◆ Entrées d'éléments de mise en page
· · ·

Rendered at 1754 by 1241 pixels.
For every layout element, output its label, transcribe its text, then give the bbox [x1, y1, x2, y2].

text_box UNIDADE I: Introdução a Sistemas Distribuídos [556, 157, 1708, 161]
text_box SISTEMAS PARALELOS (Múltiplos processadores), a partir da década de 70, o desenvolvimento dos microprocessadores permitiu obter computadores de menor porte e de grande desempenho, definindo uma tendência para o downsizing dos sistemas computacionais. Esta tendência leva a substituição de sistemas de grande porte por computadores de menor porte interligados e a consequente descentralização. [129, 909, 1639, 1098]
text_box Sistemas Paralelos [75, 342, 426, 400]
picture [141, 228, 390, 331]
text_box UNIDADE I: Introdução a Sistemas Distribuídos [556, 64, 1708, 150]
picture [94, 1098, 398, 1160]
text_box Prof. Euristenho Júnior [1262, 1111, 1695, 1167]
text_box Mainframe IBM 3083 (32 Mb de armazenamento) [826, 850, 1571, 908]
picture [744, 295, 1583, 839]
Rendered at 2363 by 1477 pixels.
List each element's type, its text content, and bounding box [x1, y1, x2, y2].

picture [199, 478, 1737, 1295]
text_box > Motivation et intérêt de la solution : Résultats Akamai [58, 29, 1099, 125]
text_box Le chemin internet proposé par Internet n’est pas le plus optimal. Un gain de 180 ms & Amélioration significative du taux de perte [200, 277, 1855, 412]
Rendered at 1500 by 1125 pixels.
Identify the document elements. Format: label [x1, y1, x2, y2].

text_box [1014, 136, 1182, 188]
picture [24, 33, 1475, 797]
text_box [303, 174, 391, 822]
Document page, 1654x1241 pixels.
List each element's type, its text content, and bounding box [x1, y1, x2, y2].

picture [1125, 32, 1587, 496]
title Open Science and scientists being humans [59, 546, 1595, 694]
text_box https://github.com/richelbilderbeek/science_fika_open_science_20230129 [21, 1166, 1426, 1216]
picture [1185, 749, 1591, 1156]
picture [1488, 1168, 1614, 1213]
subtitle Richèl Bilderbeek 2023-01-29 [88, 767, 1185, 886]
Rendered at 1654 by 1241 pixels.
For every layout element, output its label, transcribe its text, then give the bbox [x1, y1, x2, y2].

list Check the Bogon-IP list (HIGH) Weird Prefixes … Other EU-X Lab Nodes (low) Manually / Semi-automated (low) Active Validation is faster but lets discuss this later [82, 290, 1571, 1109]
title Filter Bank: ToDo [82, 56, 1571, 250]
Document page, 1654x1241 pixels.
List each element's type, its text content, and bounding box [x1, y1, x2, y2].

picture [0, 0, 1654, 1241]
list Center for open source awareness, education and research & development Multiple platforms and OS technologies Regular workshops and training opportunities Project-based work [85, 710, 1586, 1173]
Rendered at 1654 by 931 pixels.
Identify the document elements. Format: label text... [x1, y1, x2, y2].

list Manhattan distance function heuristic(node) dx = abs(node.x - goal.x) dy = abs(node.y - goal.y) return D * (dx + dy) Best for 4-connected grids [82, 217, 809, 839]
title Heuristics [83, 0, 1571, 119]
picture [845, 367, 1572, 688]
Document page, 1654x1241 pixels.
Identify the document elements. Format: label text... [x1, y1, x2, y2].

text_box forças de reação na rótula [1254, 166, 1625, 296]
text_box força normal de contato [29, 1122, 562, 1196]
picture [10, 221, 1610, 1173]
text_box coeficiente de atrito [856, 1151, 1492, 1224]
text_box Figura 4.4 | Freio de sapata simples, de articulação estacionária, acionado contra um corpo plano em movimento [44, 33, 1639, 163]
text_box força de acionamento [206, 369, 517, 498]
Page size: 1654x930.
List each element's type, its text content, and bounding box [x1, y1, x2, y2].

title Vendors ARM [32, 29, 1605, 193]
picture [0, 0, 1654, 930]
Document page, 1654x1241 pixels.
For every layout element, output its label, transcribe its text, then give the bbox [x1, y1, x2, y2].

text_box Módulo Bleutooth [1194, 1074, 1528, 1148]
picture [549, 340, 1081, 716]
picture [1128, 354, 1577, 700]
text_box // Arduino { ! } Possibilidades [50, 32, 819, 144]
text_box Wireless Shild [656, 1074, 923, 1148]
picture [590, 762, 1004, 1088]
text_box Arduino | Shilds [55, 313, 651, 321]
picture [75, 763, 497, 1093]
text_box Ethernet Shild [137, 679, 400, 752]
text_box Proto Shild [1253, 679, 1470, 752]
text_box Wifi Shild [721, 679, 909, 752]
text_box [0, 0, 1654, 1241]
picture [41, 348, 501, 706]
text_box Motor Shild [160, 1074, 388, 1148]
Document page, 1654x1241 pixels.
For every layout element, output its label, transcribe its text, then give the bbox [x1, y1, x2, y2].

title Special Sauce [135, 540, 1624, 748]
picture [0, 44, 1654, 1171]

· · ·

◆ CONSIGNE
Renvoyez sans aucune modification les lignes des entrées qui vont de celle contenant « Rendered at 1500 by 1125 pixels. » jusqu'à celle contenant « subtitle Richèl Bilderbeek », ces deux lignes comprises.

◆ RÉPONSE ATTENDUE
Rendered at 1500 by 1125 pixels.
Identify the document elements. Format: label [x1, y1, x2, y2].

text_box [1014, 136, 1182, 188]
picture [24, 33, 1475, 797]
text_box [303, 174, 391, 822]
Document page, 1654x1241 pixels.
List each element's type, its text content, and bounding box [x1, y1, x2, y2].

picture [1125, 32, 1587, 496]
title Open Science and scientists being humans [59, 546, 1595, 694]
text_box https://github.com/richelbilderbeek/science_fika_open_science_20230129 [21, 1166, 1426, 1216]
picture [1185, 749, 1591, 1156]
picture [1488, 1168, 1614, 1213]
subtitle Richèl Bilderbeek 2023-01-29 [88, 767, 1185, 886]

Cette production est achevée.